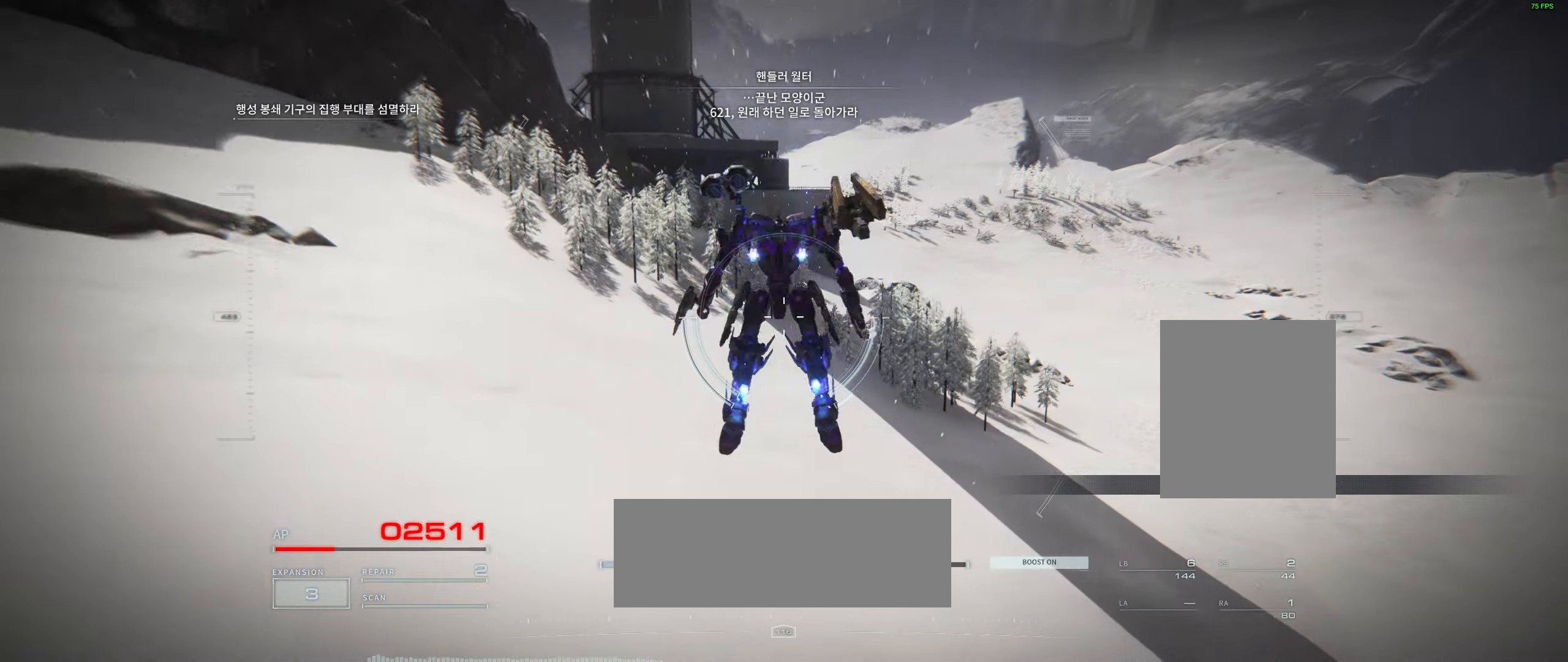
{"dt_ms": 500, "buttons": [], "left_stick": "up", "events": [[433, "left_stick", "up"]]}
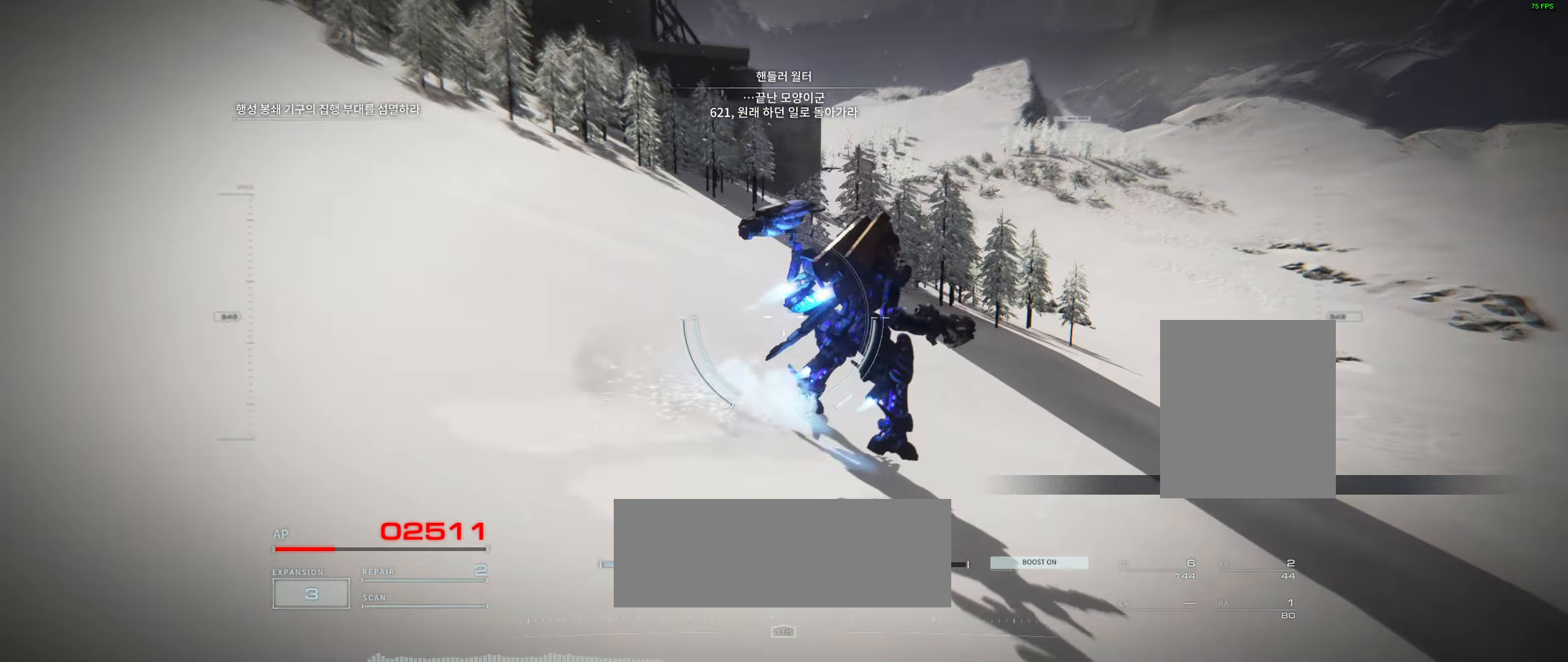
{"dt_ms": 500, "buttons": [], "left_stick": "up", "events": []}
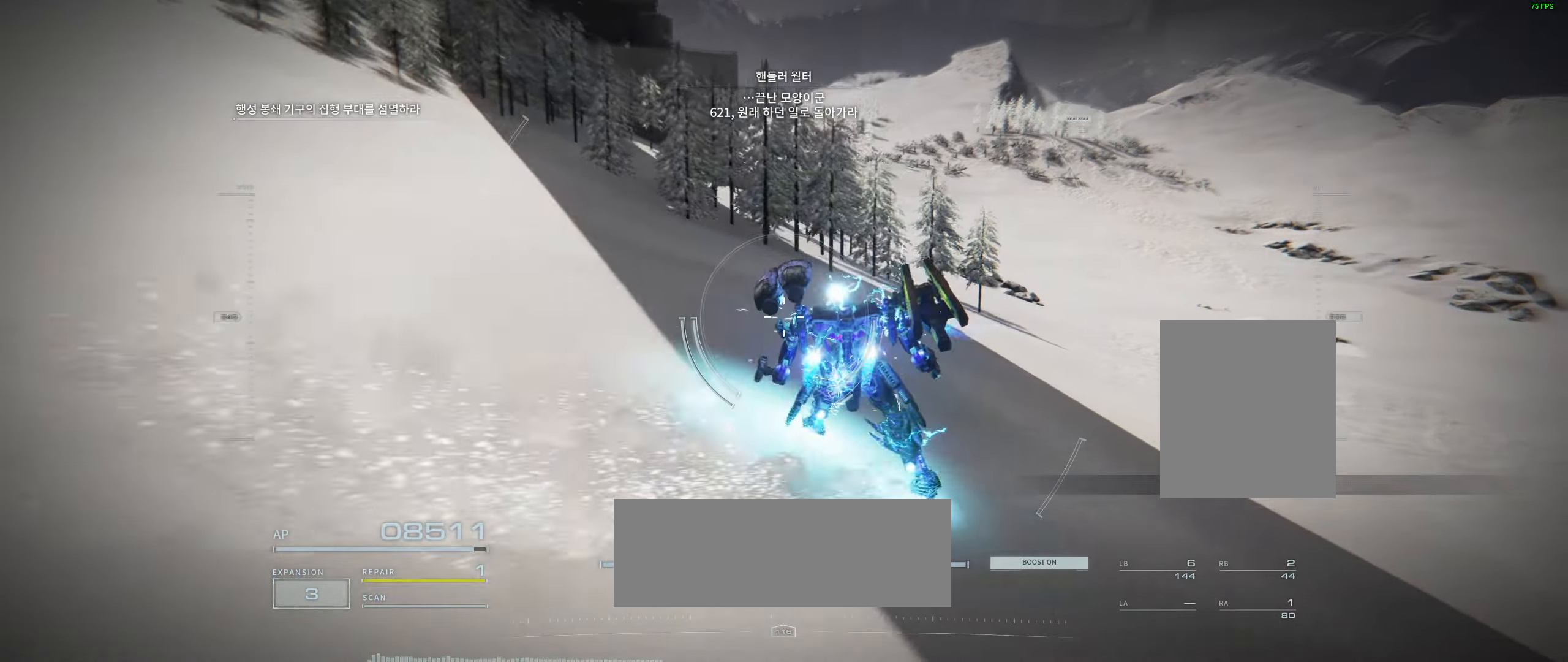
{"dt_ms": 500, "buttons": [], "left_stick": "up", "events": []}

+++++

- EXERCISE GOAL -
Produce an exact copy of every line above, with the images left out.

- ANSWER FOR THE TASK -
{"dt_ms": 500, "buttons": [], "left_stick": "up", "events": [[433, "left_stick", "up"]]}
{"dt_ms": 500, "buttons": [], "left_stick": "up", "events": []}
{"dt_ms": 500, "buttons": [], "left_stick": "up", "events": []}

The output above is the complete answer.